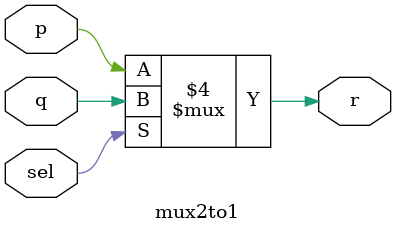
<source format=v>
`timescale 1ns / 1ps
module MUX(input a,b,c,d,sel1,sel2, output y 
    );
	wire m,n;
	mux2to1 mux1 (m, a , b ,sel1);
	mux2to1 mux2 (n, c , d ,sel1);
	mux2to1 mux3 (y, m , n ,sel2);
endmodule

//module mux2to1(output r, input p,q,sel
//	);
//	
//	not v1(sel_not,sel);
//	and v2(out1,p,sel_not);
//	and v3(out2,q,sel);
//	or v4(r,out1,out2);
//endmodule


module mux2to1(output reg r, input p,q,sel
	);
	always@(p,q)
	begin
	if(sel ==0)  begin
	
		r = p; end
	else begin
		r = q; end
	end
endmodule

</source>
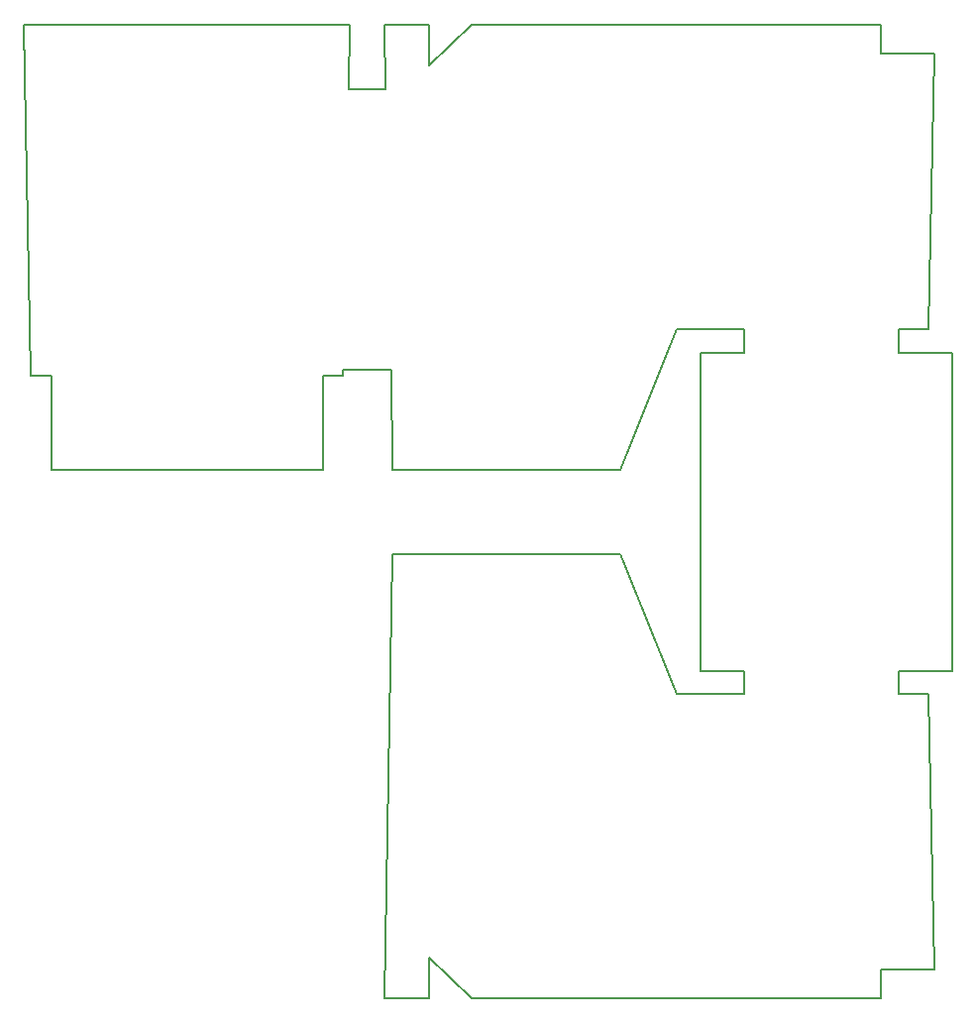
<source format=gm1>
G04 #@! TF.GenerationSoftware,KiCad,Pcbnew,5.0.1+dfsg1-3*
G04 #@! TF.CreationDate,2018-12-09T22:02:06+08:00*
G04 #@! TF.ProjectId,magicbrush,6D6167696362727573682E6B69636164,rev?*
G04 #@! TF.SameCoordinates,Original*
G04 #@! TF.FileFunction,Profile,NP*
%FSLAX46Y46*%
G04 Gerber Fmt 4.6, Leading zero omitted, Abs format (unit mm)*
G04 Created by KiCad (PCBNEW 5.0.1+dfsg1-3) date Sun 09 Dec 2018 10:02:06 PM CST*
%MOMM*%
%LPD*%
G01*
G04 APERTURE LIST*
%ADD10C,0.150000*%
G04 APERTURE END LIST*
D10*
X131350000Y-80300000D02*
X131500000Y-88800000D01*
X127200000Y-80800000D02*
X127200000Y-80300000D01*
X127200000Y-80300000D02*
X131350000Y-80300000D01*
X127700000Y-56350000D02*
X127800000Y-50800000D01*
X130800000Y-50800000D02*
X130900000Y-56350000D01*
X174750000Y-106000000D02*
X179300000Y-106000000D01*
X174750000Y-108000000D02*
X174750000Y-106000000D01*
X177300000Y-108000000D02*
X174750000Y-108000000D01*
X161500000Y-106000000D02*
X157800000Y-106000000D01*
X161500000Y-108000000D02*
X161500000Y-106000000D01*
X155800000Y-108000000D02*
X161500000Y-108000000D01*
X161500000Y-76800000D02*
X155800000Y-76800000D01*
X161500000Y-78800000D02*
X161500000Y-76800000D01*
X157800000Y-78800000D02*
X161500000Y-78800000D01*
X174750000Y-76800000D02*
X177300000Y-76800000D01*
X174750000Y-78800000D02*
X174750000Y-76800000D01*
X179300000Y-78800000D02*
X174750000Y-78800000D01*
X130900000Y-56350000D02*
X127700000Y-56350000D01*
X113900000Y-50800000D02*
X100000000Y-50800000D01*
X150900000Y-96000000D02*
X155800000Y-108000000D01*
X134600000Y-130500000D02*
X138200000Y-134000000D01*
X173200000Y-131500000D02*
X177800000Y-131500000D01*
X130800000Y-134000000D02*
X134600000Y-134000000D01*
X177800000Y-131500000D02*
X177300000Y-108000000D01*
X134600000Y-134000000D02*
X134600000Y-130500000D01*
X130800000Y-134000000D02*
X131500000Y-96000000D01*
X131500000Y-96000000D02*
X150900000Y-96000000D01*
X173200000Y-134000000D02*
X173200000Y-131500000D01*
X138200000Y-134000000D02*
X173200000Y-134000000D01*
X179300000Y-78800000D02*
X179300000Y-106000000D01*
X157800000Y-78800000D02*
X157800000Y-106000000D01*
X173200000Y-53300000D02*
X177800000Y-53300000D01*
X173200000Y-50800000D02*
X173200000Y-53300000D01*
X138200000Y-50800000D02*
X173200000Y-50800000D01*
X134600000Y-54300000D02*
X138200000Y-50800000D01*
X134600000Y-50800000D02*
X134600000Y-54300000D01*
X130800000Y-50800000D02*
X134600000Y-50800000D01*
X150900000Y-88800000D02*
X155800000Y-76800000D01*
X131500000Y-88800000D02*
X150900000Y-88800000D01*
X177800000Y-53300000D02*
X177300000Y-76800000D01*
X125500000Y-80800000D02*
X125500000Y-88800000D01*
X125500000Y-80800000D02*
X127200000Y-80800000D01*
X113900000Y-88800000D02*
X125500000Y-88800000D01*
X100600880Y-80800000D02*
X100000880Y-50800000D01*
X102300880Y-80800000D02*
X100600880Y-80800000D01*
X102300880Y-80800000D02*
X102300880Y-88800000D01*
X113900000Y-50800000D02*
X127800000Y-50800000D01*
X113900880Y-88800000D02*
X102300880Y-88800000D01*
M02*

</source>
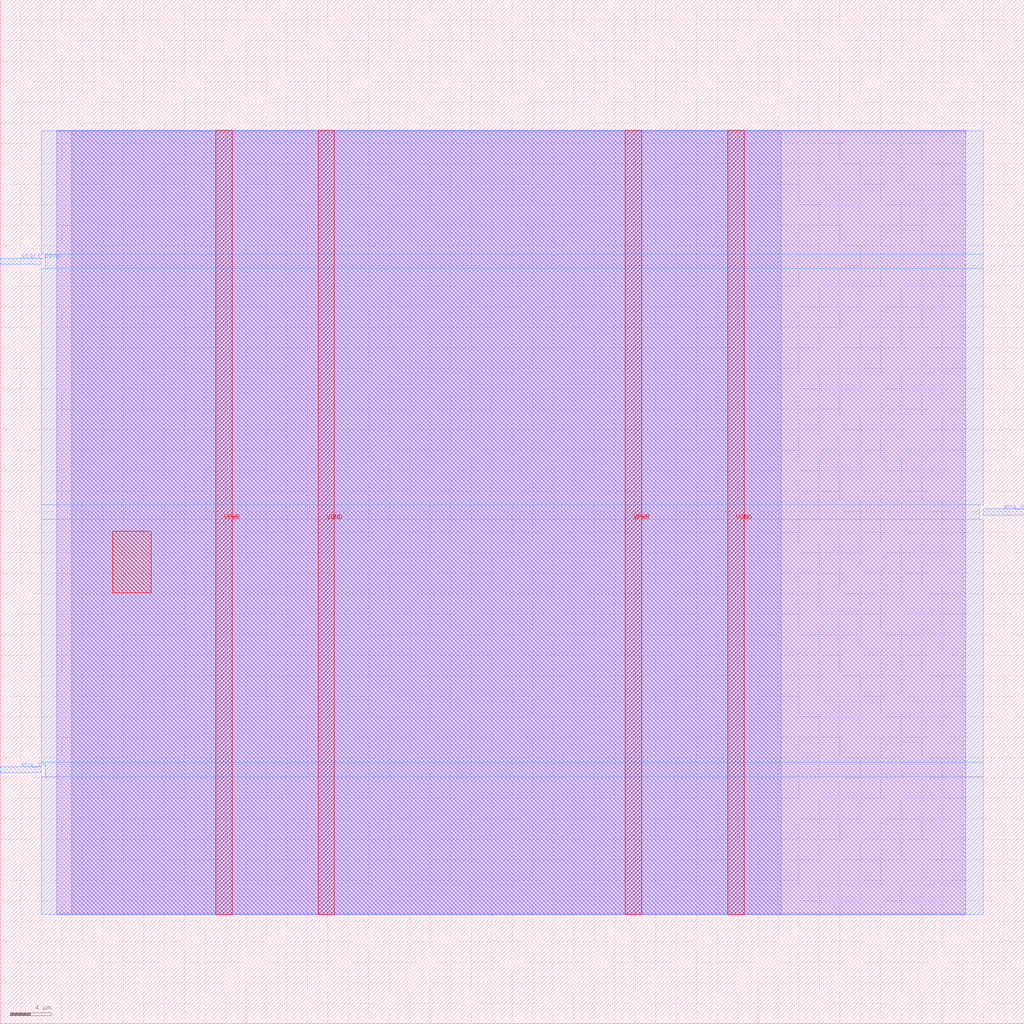
<source format=lef>
VERSION 5.7 ;
  NOWIREEXTENSIONATPIN ON ;
  DIVIDERCHAR "/" ;
  BUSBITCHARS "[]" ;
MACRO adc_edge_detect_circuit
  CLASS BLOCK ;
  FOREIGN adc_edge_detect_circuit ;
  ORIGIN 0.000 0.000 ;
  SIZE 100.000 BY 100.000 ;
  PIN VGND
    DIRECTION INOUT ;
    USE GROUND ;
    PORT
      LAYER met4 ;
        RECT 31.040 10.640 32.640 87.280 ;
    END
    PORT
      LAYER met4 ;
        RECT 71.040 10.640 72.640 87.280 ;
    END
  END VGND
  PIN VPWR
    DIRECTION INOUT ;
    USE POWER ;
    PORT
      LAYER met4 ;
        RECT 21.040 10.640 22.640 87.280 ;
    END
    PORT
      LAYER met4 ;
        RECT 61.040 10.640 62.640 87.280 ;
    END
  END VPWR
  PIN ena_in
    DIRECTION INPUT ;
    USE SIGNAL ;
    PORT
      LAYER met3 ;
        RECT 0.000 24.520 4.000 25.120 ;
    END
  END ena_in
  PIN ena_out
    DIRECTION OUTPUT TRISTATE ;
    USE SIGNAL ;
    PORT
      LAYER met3 ;
        RECT 96.000 49.680 100.000 50.280 ;
    END
  END ena_out
  PIN start_conv
    DIRECTION INPUT ;
    USE SIGNAL ;
    PORT
      LAYER met3 ;
        RECT 0.000 74.160 4.000 74.760 ;
    END
  END start_conv
  OBS
      LAYER li1 ;
        RECT 5.520 10.795 94.300 87.125 ;
      LAYER met1 ;
        RECT 5.520 10.640 94.300 87.280 ;
      LAYER met2 ;
        RECT 6.990 10.695 76.270 87.225 ;
      LAYER met3 ;
        RECT 4.000 75.160 96.000 87.205 ;
        RECT 4.400 73.760 96.000 75.160 ;
        RECT 4.000 50.680 96.000 73.760 ;
        RECT 4.000 49.280 95.600 50.680 ;
        RECT 4.000 25.520 96.000 49.280 ;
        RECT 4.400 24.120 96.000 25.520 ;
        RECT 4.000 10.715 96.000 24.120 ;
      LAYER met4 ;
        RECT 11.010 42.090 14.750 48.120 ;
  END
END adc_edge_detect_circuit
END LIBRARY


</source>
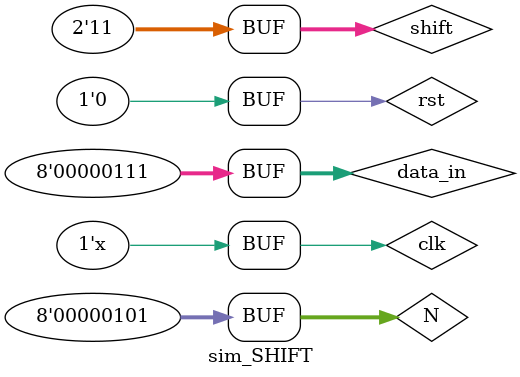
<source format=sv>
`timescale 1ns / 1ps


module sim_SHIFT( );


    logic clk, rst;
    logic [1:0] shift;
    
    logic  [7:0] N;
    logic  [7:0] data_in;
    
    
    logic [7:0] C0, C1,C2;
    
    //CELDA 0
    CELDA   #(.ic(0), .top_row(1))
            
            cell0(
                    .clk(clk),
                    .reset(rst),
                    
                    .shift(shift),
                    
                    .NO(1),
                    .N(N),
                    .NE(1),
                    
                    .O(data_in), // data from uart rx                   
                    .E(1),
                    
                    .SO(1),
                    .S(1),
                    .SE(1),
                    
                    .SELF(C0),
                    .cell_state(C0)                      
                );
                
            

        //CELDA 1
    CELDA   #(.ic(0), .top_row(1))
            
            cell1(
                    .clk(clk),
                    .reset(rst),
                    
                    .shift(shift),
                    
                    .NO(0),
                    .N(N),
                    .NE(0),
                    
                    .O(C0), //left cell              
                    .E(0),
                    
                    .SO(0),
                    .S(0),
                    .SE(0),
                    
                    .SELF(C1),
                    .cell_state(C1)                      
                );
                
       
    
        //CELDA 2
    CELDA   #(.ic(0), .top_row(1))
            
            cell2(
                    .clk(clk),
                    .reset(rst),
                    
                    .shift(shift),
                    
                    .NO(0),
                    .N(N),
                    .NE(0),
                    
                    .O(C1), // left cell                 
                    .E(0),
                    
                    .SO(0),
                    .S(0),
                    .SE(0),
                    
                    .SELF(C2),
                    .cell_state(C2)                      
                );
      
    always #1 clk = ~clk;
    
    initial begin
        clk = 1;
        rst = 1;
        shift = 0;
        
        data_in = 'd3;
        N = 'd5;
        
        #5
        rst = 0;
        
        
        #5 
        shift = 1;
        #2
        shift = 'd3;
        
        data_in = 'd5;
        
        #5
        shift = 'd1;
        #2
        shift = 'd3;
        
        data_in = 'd7;
        #5 
        shift = 'd1;
        #2
        shift = 'd3;
    end

endmodule

</source>
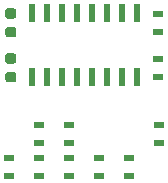
<source format=gbp>
G04 #@! TF.GenerationSoftware,KiCad,Pcbnew,(5.1.6)-1*
G04 #@! TF.CreationDate,2021-03-27T23:13:27-04:00*
G04 #@! TF.ProjectId,tm3130-2481bs,746d3331-3330-42d3-9234-383162732e6b,rev?*
G04 #@! TF.SameCoordinates,Original*
G04 #@! TF.FileFunction,Paste,Bot*
G04 #@! TF.FilePolarity,Positive*
%FSLAX46Y46*%
G04 Gerber Fmt 4.6, Leading zero omitted, Abs format (unit mm)*
G04 Created by KiCad (PCBNEW (5.1.6)-1) date 2021-03-27 23:13:27*
%MOMM*%
%LPD*%
G01*
G04 APERTURE LIST*
%ADD10R,0.900000X0.500000*%
%ADD11R,0.600000X1.500000*%
G04 APERTURE END LIST*
G36*
G01*
X129415250Y-42195000D02*
X128902750Y-42195000D01*
G75*
G02*
X128684000Y-41976250I0J218750D01*
G01*
X128684000Y-41538750D01*
G75*
G02*
X128902750Y-41320000I218750J0D01*
G01*
X129415250Y-41320000D01*
G75*
G02*
X129634000Y-41538750I0J-218750D01*
G01*
X129634000Y-41976250D01*
G75*
G02*
X129415250Y-42195000I-218750J0D01*
G01*
G37*
G36*
G01*
X129415250Y-43770000D02*
X128902750Y-43770000D01*
G75*
G02*
X128684000Y-43551250I0J218750D01*
G01*
X128684000Y-43113750D01*
G75*
G02*
X128902750Y-42895000I218750J0D01*
G01*
X129415250Y-42895000D01*
G75*
G02*
X129634000Y-43113750I0J-218750D01*
G01*
X129634000Y-43551250D01*
G75*
G02*
X129415250Y-43770000I-218750J0D01*
G01*
G37*
G36*
G01*
X128902750Y-45130000D02*
X129415250Y-45130000D01*
G75*
G02*
X129634000Y-45348750I0J-218750D01*
G01*
X129634000Y-45786250D01*
G75*
G02*
X129415250Y-46005000I-218750J0D01*
G01*
X128902750Y-46005000D01*
G75*
G02*
X128684000Y-45786250I0J218750D01*
G01*
X128684000Y-45348750D01*
G75*
G02*
X128902750Y-45130000I218750J0D01*
G01*
G37*
G36*
G01*
X128902750Y-46705000D02*
X129415250Y-46705000D01*
G75*
G02*
X129634000Y-46923750I0J-218750D01*
G01*
X129634000Y-47361250D01*
G75*
G02*
X129415250Y-47580000I-218750J0D01*
G01*
X128902750Y-47580000D01*
G75*
G02*
X128684000Y-47361250I0J218750D01*
G01*
X128684000Y-46923750D01*
G75*
G02*
X128902750Y-46705000I218750J0D01*
G01*
G37*
D10*
X141605000Y-47105000D03*
X141605000Y-45605000D03*
X141605000Y-41795000D03*
X141605000Y-43295000D03*
D11*
X130937000Y-41750000D03*
X132207000Y-41750000D03*
X133477000Y-41750000D03*
X134747000Y-41750000D03*
X136017000Y-41750000D03*
X137287000Y-41750000D03*
X138557000Y-41750000D03*
X139827000Y-41750000D03*
X139827000Y-47150000D03*
X138557000Y-47150000D03*
X137287000Y-47150000D03*
X136017000Y-47150000D03*
X134747000Y-47150000D03*
X133477000Y-47150000D03*
X132207000Y-47150000D03*
X130937000Y-47150000D03*
D10*
X131572000Y-52693000D03*
X131572000Y-51193000D03*
X141732000Y-51193000D03*
X141732000Y-52693000D03*
X136652000Y-53987000D03*
X136652000Y-55487000D03*
X131572000Y-55487000D03*
X131572000Y-53987000D03*
X129032000Y-53987000D03*
X129032000Y-55487000D03*
X134112000Y-51193000D03*
X134112000Y-52693000D03*
X139192000Y-53987000D03*
X139192000Y-55487000D03*
X134112000Y-55487000D03*
X134112000Y-53987000D03*
M02*

</source>
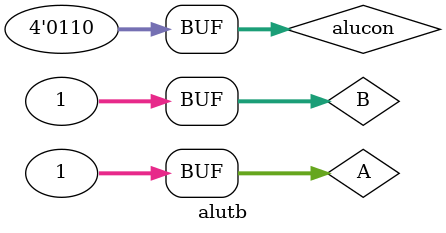
<source format=v>
`timescale 1ns/1ns
`include "alu.v"
module alutb();
 reg [31:0] A;
  reg [31:0] B;
  reg [3:0] alucon;
  wire [31:0] out;
  wire zero;
alu uut(.A(A),.B(B),.alucon(alucon),.out(out),.zero(zero));
initial
begin
$dumpvars(0,alutb);
$dumpfile("alu.vcd");
A=32'h01;
B=32'h01;
alucon=4'b0000;
#10;
A=32'h02;
B=32'h01;
alucon=4'b0001;
#10;
A=32'h02;
B=32'h02;
alucon=4'b0010;
#10;
A=32'h01;
B=32'h01;
alucon=4'b0011;
#10;
A=32'h01;
B=32'h01;
alucon=4'b0100;
#10;
A=32'h01;
B=32'h01;
alucon=4'b0101;
#10;
A=32'h01;
B=32'h01;
alucon=4'b0110;
#10;
end
endmodule
</source>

TASK DETAILS
Only the lines from the one with "alucon=4'b0001;" through the end of the listing should be output, exactly as they appear.

YOUR RESPONSE
alucon=4'b0001;
#10;
A=32'h02;
B=32'h02;
alucon=4'b0010;
#10;
A=32'h01;
B=32'h01;
alucon=4'b0011;
#10;
A=32'h01;
B=32'h01;
alucon=4'b0100;
#10;
A=32'h01;
B=32'h01;
alucon=4'b0101;
#10;
A=32'h01;
B=32'h01;
alucon=4'b0110;
#10;
end
endmodule
</source>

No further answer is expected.